Analyzing the testimony that was withdrawn from the jury, it is confined to the declaration by the testator that Frank Sylvester had told him certain things about Burgess and Mrs. Burgess, which things *278 contestant contends were false. In other words, the necessary effect of this testimony would be to persuade the jury that Sylvester was making false statements to testator about Mr. and Mrs. Burgess, the inference being that this was part of a course of conduct on the part of the Sylvesters which resulted in undue influence on the testator in the re-drawing of his will. This then would necessarily amount to the establishment of an essential link in the circumstantial chain by the use of declarations of the testator. We doubt that any instruction by the court would prevent its use for that purpose by the jury. To use these declarations for such purpose would be improper. The line must be drawn somewhere, and we are of the opinion that the court correctly withdrew this third-hand testimony from the jury. In the light of the record and the jury's answer to the question of undue influence, it is probable that the instruction of the court to the jury not to consider the testimony for any purpose was without avail, and this demonstrates the danger of admitting such testimony for even a limited purpose. In other words, we feel that the probative force of the questioned testimony to show the mental condition of the testator, if indeed it throws any light on it at all, is so infinitesimal as compared with the weight such testimony would necessarily bear in proof of the factum of undue influence that the court was justified in taking it from the jury completely. Wigmore on Evidence, supra, citing Smith v. Keller, 205 N.Y. 39, 98 N.E. 214.

Contestant's seventh, eighth, and ninth points of error are therefore overruled.

By tenth point of error, contestant complains of the action of the trial court in refusing to admit proof of the testator's physical condition in 1942. The court held that the evidence of the physical condition of testator six years after he made the will in question was too remote. In Wigmore on Evidence, Second Edition, Section 233, we find the rule stated as follows: "There seems to be no agreed definition of the limit of time within which such prior or subsequent condition is to be considered; and in the nature of things no definition is possible. The circumstances of each case must furnish the varying criterion, and set determination of the trial judge ought to be allowed to control."

Even though admitted, the evidence of a lay witness concerning testator's physical condition six years after the date of the will could hardly have any probative value on the objective point of inquiry, that is, the state of mind at the precise date of the testamentary act. The action of the trial court in excluding the evidence on the ground of remoteness was justified. For example, in Howes v. Colburn, 165 Mass. 385,43 N.E. 125, the trial court's limitation to a period from about eight years before the execution of the will to about two and one-half years thereafter was approved. We therefore overrule contestant's tenth point of error.
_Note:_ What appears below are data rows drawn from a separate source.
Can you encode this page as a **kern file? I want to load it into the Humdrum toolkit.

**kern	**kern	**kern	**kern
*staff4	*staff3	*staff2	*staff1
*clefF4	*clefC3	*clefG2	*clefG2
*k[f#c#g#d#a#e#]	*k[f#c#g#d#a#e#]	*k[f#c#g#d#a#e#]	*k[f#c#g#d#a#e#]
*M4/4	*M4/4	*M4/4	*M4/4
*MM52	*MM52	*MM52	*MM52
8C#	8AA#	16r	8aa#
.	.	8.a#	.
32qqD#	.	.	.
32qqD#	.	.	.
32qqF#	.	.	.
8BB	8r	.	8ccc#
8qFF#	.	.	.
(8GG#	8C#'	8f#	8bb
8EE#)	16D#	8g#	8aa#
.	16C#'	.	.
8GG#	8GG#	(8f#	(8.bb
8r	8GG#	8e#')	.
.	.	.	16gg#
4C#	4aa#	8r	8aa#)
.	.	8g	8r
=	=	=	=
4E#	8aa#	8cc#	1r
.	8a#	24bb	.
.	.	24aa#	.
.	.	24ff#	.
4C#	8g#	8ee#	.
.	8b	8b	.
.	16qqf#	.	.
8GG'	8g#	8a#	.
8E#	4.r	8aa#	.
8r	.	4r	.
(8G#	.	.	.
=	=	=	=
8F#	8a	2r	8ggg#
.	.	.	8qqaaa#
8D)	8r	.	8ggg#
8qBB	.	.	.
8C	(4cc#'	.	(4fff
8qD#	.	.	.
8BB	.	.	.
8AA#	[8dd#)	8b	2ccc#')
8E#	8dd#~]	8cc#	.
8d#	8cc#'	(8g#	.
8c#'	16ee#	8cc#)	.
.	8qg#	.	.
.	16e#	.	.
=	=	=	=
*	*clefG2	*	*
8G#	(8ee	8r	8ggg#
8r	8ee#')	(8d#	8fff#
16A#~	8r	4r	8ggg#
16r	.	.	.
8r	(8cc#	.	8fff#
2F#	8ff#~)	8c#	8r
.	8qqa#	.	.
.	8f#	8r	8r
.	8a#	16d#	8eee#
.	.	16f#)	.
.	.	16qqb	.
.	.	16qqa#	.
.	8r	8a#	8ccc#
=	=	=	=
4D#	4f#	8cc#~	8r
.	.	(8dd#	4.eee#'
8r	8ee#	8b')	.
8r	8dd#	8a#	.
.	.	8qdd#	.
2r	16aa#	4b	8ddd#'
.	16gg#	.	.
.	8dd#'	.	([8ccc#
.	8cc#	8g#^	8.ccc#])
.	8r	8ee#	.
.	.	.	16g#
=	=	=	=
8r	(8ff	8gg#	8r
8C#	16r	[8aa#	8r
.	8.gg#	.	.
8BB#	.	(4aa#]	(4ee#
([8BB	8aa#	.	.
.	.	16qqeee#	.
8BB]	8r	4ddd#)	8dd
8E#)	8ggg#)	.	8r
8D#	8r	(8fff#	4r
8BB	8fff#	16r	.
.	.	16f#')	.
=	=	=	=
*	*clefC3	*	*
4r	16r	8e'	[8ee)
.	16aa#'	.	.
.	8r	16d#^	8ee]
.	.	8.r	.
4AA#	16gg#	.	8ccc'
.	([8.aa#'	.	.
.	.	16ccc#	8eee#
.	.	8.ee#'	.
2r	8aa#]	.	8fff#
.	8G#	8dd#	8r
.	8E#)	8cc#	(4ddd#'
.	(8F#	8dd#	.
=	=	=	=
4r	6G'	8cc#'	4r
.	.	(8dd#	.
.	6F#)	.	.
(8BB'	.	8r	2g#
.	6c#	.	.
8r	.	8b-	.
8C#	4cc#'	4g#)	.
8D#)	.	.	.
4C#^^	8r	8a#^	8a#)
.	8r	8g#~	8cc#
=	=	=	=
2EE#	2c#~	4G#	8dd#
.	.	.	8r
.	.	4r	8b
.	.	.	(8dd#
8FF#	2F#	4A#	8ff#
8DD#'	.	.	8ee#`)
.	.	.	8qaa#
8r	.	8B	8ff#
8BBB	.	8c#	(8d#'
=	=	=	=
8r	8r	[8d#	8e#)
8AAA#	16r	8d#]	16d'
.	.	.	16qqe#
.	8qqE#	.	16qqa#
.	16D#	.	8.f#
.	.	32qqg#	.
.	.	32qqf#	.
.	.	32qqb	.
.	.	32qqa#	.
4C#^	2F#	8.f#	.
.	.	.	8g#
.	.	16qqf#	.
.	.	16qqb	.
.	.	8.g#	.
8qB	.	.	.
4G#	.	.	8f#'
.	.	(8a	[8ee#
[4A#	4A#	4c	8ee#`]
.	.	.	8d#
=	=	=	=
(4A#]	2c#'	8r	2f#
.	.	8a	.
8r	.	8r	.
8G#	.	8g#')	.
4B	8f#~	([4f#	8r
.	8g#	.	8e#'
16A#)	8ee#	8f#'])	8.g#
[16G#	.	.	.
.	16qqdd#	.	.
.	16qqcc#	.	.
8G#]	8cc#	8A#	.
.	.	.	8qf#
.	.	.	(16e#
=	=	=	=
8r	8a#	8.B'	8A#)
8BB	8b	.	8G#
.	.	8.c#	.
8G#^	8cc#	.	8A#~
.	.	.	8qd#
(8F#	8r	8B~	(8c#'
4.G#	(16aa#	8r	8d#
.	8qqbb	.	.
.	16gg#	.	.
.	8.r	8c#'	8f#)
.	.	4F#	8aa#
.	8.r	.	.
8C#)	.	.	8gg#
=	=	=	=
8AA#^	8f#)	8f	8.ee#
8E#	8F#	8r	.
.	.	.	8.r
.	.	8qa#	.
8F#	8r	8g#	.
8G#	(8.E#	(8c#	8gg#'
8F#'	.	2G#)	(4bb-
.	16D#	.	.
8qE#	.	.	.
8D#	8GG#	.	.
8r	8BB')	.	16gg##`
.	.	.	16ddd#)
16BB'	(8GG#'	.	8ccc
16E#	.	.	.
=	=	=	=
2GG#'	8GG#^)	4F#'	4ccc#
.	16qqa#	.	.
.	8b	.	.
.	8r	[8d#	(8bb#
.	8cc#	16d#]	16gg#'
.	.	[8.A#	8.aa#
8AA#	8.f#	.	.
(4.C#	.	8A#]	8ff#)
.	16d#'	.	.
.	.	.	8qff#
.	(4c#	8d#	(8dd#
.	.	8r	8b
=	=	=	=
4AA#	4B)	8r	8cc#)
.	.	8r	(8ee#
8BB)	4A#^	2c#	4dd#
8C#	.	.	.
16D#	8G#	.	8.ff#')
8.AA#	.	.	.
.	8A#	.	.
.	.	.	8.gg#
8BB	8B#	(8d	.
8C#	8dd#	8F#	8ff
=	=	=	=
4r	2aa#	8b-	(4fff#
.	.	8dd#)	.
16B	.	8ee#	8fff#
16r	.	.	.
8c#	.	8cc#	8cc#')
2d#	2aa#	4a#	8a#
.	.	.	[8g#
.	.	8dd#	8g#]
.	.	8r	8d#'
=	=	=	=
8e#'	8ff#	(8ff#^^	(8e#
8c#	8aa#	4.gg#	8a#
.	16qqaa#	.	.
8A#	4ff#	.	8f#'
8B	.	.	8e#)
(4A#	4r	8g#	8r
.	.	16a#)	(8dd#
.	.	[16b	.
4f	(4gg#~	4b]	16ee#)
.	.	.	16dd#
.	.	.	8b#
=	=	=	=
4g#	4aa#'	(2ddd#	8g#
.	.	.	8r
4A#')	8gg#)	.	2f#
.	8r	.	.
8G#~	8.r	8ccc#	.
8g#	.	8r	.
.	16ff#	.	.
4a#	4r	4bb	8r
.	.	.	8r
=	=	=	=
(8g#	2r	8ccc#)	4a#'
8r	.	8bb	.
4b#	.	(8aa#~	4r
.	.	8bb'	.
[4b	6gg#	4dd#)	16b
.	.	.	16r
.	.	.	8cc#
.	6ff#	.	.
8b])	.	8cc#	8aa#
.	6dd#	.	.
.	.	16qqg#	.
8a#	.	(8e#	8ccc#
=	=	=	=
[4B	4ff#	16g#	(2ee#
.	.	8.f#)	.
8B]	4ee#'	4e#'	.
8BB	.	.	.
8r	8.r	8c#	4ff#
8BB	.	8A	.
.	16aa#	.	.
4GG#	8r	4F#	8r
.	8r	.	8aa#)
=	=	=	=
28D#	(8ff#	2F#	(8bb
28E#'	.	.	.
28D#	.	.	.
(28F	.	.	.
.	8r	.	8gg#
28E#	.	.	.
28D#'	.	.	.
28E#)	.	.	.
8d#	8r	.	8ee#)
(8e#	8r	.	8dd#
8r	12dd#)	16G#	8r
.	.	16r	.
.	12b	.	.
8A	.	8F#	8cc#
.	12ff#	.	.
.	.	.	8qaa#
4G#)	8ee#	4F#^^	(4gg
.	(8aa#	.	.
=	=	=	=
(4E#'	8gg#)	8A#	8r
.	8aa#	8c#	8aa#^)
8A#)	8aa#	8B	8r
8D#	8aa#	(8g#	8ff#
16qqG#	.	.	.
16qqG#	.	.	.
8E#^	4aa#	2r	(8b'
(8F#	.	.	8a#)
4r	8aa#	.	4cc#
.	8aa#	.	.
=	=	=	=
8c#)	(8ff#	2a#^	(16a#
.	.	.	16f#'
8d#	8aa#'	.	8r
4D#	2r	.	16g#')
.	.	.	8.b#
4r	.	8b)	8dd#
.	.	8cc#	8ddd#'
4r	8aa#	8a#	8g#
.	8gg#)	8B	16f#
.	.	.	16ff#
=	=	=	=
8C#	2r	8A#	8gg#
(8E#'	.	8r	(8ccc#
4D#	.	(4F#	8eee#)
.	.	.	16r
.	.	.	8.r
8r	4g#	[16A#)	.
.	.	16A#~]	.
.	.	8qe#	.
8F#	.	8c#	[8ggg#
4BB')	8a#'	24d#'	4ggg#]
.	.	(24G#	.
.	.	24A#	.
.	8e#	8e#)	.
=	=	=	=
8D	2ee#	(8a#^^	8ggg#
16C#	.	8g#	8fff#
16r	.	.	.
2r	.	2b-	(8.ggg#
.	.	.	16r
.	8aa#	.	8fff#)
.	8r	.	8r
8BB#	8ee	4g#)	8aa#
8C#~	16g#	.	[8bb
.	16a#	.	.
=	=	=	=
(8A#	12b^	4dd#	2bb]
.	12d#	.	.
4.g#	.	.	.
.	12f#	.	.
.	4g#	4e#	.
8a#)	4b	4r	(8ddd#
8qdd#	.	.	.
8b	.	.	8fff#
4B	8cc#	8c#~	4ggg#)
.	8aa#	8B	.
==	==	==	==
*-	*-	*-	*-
After the case reached the district court on appeal from the probate court, contestant filed amended pleadings and sought to raise the question of whether or not that portion of the will (quoted above) giving to Frank Sylvester and wife part of the land was intended as a contract for a conveyance of said property to Sylvester. Contestant excepted to the court's charge for failing to submit this issue to the jury and submitted a requested charge on the issue, which was refused. Contestant, in her eleventh and twelfth points of error, complains of the action of the trial court in refusing to submit such issue to the jury. These points are overruled. This being an appeal to the district court from the order of the county court admitting the will to probate, the jurisdiction of the district court was appellate only and was limited to such as the probate court could properly have exercised. Constitution, Article V, Section 8, Vernon's Ann.St.; Jones v. Sun Oil Co., 137 Tex. 353,153 S.W.2d 571; Huston v. Cole, 139 Tex. 150, 162 S.W.2d 404, and authorities therein cited. See, also, Harris v. Harris' Estate, Tex. Civ. App. 276 S.W. 964.

Having overruled all of the points of error urged by contestant, we affirm the judgment of the trial court.